Published:Wednesday | February 25, 2015 | 12:00 AM
Governor General Sir Patrick Allen delivering the Throne Speech at Gordon House last Thursday.

Several key pieces of legislation, aimed at enhancing and improving Jamaica's national security and justice systems, are included on the legislative agenda for the new 2015-16 parliamentary year.

This was outlined in the Throne Speech delivered last Thursday, at Gordon House, by Governor General Sir Patrick Allen.

Notable among the legislation are: the Caribbean Court of Justice (Constitution) (Amendment) Bill; the Caribbean Court of Justice (Original Jurisdiction) Bill; and the Judicature (Appellate Jurisdiction) (Amendment) Bill which, collectively, give constitutional entrenchment to the Caribbean Court of Justice (CCJ) as Jamaica's final Court of Appeal.

Passage of these is expected to result in the Caribbean Court of Justice replacing the colonial Judicial Committee of the United Kingdom Privy Council, located in London.

Delivering his address under the theme: 'Partnership for Development: Inclusive Growth ... Expanding Opportunities', the governor general pointed out that the 2015-16 parliamentary year is expected to be equally active as the previous one, as the Government seeks to improve the justice system, "and protect all Jamaicans".

 

Criminal Justice Administration Act

 

Another legislation outlined by the governor general is the Criminal Justice Administration (Amendment) Act, which makes provision for sentence reduction on guilty pleas.

This, he explained, would "remove the existing disincentive to pleading guilty to offences which carry mandatory minimum sentences".

Also scheduled, he informed, is the Jury (Amendment) Bill, which will bring "important reforms" to the jury system, which is currently "beset with challenges" that cause "significant" delays in the trials of serious criminal cases.

There is also the Sexual Harassment Act which, the governor general explained, would provide legal protection for persons at the workplace and in other institutions.

"It will give recourse, both to the courts and to the Industrial Disputes Tribunal, whose mandate and capacity will be expanded to deal with these claims, thereby providing effective redress for victims," he noted.

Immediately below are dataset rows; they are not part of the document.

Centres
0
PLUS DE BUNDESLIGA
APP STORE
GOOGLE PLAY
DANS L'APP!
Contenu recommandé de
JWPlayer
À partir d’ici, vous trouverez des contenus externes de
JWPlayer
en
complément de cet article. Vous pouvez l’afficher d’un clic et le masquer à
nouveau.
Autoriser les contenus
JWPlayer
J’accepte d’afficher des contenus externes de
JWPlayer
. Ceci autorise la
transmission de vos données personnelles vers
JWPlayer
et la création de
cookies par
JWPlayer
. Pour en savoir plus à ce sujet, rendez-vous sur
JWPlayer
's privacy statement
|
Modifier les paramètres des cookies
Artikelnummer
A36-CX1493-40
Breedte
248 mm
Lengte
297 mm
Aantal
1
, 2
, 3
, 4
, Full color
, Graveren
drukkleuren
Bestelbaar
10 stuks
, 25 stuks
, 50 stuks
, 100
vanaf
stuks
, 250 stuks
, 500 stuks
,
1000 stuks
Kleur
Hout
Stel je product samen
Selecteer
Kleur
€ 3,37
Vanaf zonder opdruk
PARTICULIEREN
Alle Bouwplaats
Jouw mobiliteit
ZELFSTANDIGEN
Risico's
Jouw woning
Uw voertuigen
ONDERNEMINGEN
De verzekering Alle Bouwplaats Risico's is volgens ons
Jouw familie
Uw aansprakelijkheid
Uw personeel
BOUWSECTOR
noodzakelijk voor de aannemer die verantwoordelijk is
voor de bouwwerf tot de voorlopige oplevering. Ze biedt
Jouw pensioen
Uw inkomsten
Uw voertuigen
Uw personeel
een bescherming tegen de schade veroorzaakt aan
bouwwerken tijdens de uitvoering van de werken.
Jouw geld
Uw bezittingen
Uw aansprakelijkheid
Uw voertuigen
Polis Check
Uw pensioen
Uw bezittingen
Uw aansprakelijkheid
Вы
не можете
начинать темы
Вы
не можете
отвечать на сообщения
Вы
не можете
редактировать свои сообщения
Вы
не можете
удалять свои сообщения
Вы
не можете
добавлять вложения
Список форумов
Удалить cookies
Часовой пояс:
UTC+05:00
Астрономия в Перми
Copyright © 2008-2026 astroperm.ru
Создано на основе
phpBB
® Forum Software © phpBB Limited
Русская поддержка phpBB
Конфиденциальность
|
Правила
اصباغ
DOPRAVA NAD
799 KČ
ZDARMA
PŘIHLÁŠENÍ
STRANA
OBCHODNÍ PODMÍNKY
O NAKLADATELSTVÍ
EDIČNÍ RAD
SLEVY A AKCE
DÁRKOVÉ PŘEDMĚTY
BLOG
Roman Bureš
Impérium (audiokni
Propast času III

Also shortlisted is the Cybercrimes (Amendment) Act, which the governor general explained, will provide more "robust" tools to facilitate the investigation and prosecution of cybercrimes, "and to bring the Act in line with international best practice".

The governor general also advised that the long-awaited amendment to the Road Traffic Act would significantly modernise the current legislation, and "give support (for) higher levels of discipline and orderly behaviour on the nation's roads".